**TASK**
List every exchange and ticker code given in parentheses in the article about Paul Moore, with the company or fund each one belongs to.

**EXTRACT**
..............................

Paul Moore's stock to buy and hold for the next 25 years

25 years is a long time in financial markets. But the more things change, the more they stay the same.
Hans Lee

Livewire Markets

When PM Capital's CIO and founder Paul Moore was a green-eyed industrials analyst at Bankers Trust (BT) in the mid-1980s, he asked a question about BHP (ASX: BHP) to his superiors. 

"If you think it's overvalued and you don't like it, shouldn't we be zero?"

Paul was asking a question that still rings true (and arguably is more true today). If something is a good investment, you buy it. If something isn't a good investment, you don't. And you must also be prepared to break away from the consensus. 

For Paul and his PM Capital team, the strategy is to find high-conviction investments which possess structurally strong storylines and attractive valuations. It's a philosophy that has helped the PM Capital Global Companies Fund (ASX: PGF) return 13.5% per annum since inception for more than 25 years. 

To mark the first 25 years of PM Capital and to look ahead to the next 25 years, I sat down with Paul recently to discuss the lessons, the changes, and the ever-interesting outlook for global equity markets.

What has changed in the last 25 years?

The first, and most important change, has been the secular decline in interest rates.

"When I first entered the industry, home loan rates were at 17%. So to see them being offered at negative rates just a couple of years ago was quite remarkable," Paul said. 

But now that inflation is higher and rates could be higher for longer, Paul thinks we've entered a new regime which could last another 25 years.

"The risk now is that every time they [central banks] do go to ease again, that inflation comes back," he said. 

The second biggest change has been the mentality shift among investors. 

"[Volatility] is not a measure of risk at all. It's just a measure of short-term price action. And the biggest risk going forward is people's inability to get an acceptable rate of return," he said. 

The biggest lesson from nearly 40 years in markets

Paul learned his biggest lesson in investing early in his career. In 1986, Paul became the portfolio manager of the BT Select Markets American Growth Fund. Not long after taking over the fund, Paul invested a majority of the fund in US financials. In the first month after those investments were made, fund performance fell 7% (while the market increased 3-4%). 

"[Management] were putting a lot of pressure on me and basically because they were so paranoid about their short term performance," Paul recalled. "They were trying to scare me out of those positions."

Five years later, that same fund was the top-performing mutual fund in the country. The moral of this story is to stick to your guns.

"All my biggest mistakes have been when I've let outside thought processes interfere with my conviction. Now, sometimes it's because you haven't done enough research and so people can put doubts in your mind or maybe you've taken shortcuts. But the bottom line is you have to be able to stand your ground," he said. 

Paul's two long-term bets: Financials and commodities

Paul's appreciation of global financial stocks continues to this day. Today, the fund holds positions in a range of financials companies including banks and non-bank firms. 

"We have positions in European domestic banking franchises, the Commonwealth Bank (ASX: CBA) equivalent overseas in Europe. Then we have some US banks like JP Morgan (NYSE: JPM), which has the best in-class balance sheet," Paul said. 

"The fundamentals have changed for the banking industry [in Europe] in terms of inflation. They've now dealt with their regulatory capital issues. So now they can pay us back the cash flow. I'm on double digit dividends next year. That's extraordinary," he said.

..............................

**MATERIAL SHOWN**

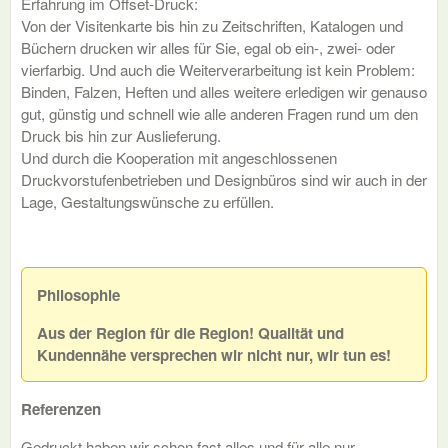
Erfahrung im Offset-Druck:
Von der Visitenkarte bis hin zu Zeitschriften, Katalogen und
Büchern drucken wir alles für Sie, egal ob ein-, zwei- oder
vierfarbig. Und auch die Weiterverarbeitung ist kein Problem:
Binden, Falzen, Heften und alles weitere erledigen wir genauso
gut, günstig und schnell wie alle anderen Fragen rund um den
Druck bis hin zur Auslieferung.
Und durch die Kooperation mit angeschlossenen
Druckvorstufenbetrieben und Designbüros sind wir auch in der
Lage, Gestaltungswünsche zu erfüllen.
Philosophie
Aus der Region für die Region!
Qualität und
Kundennähe versprechen wir nicht nur, wir tun es!
Referenzen
Gedruckt haben wir schon fast alles und für alle nur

..............................

**RESULT FOR THIS EXERCISE**
- BHP: ASX: BHP
- PM Capital Global Companies Fund: ASX: PGF
- Commonwealth Bank: ASX: CBA
- JP Morgan: NYSE: JPM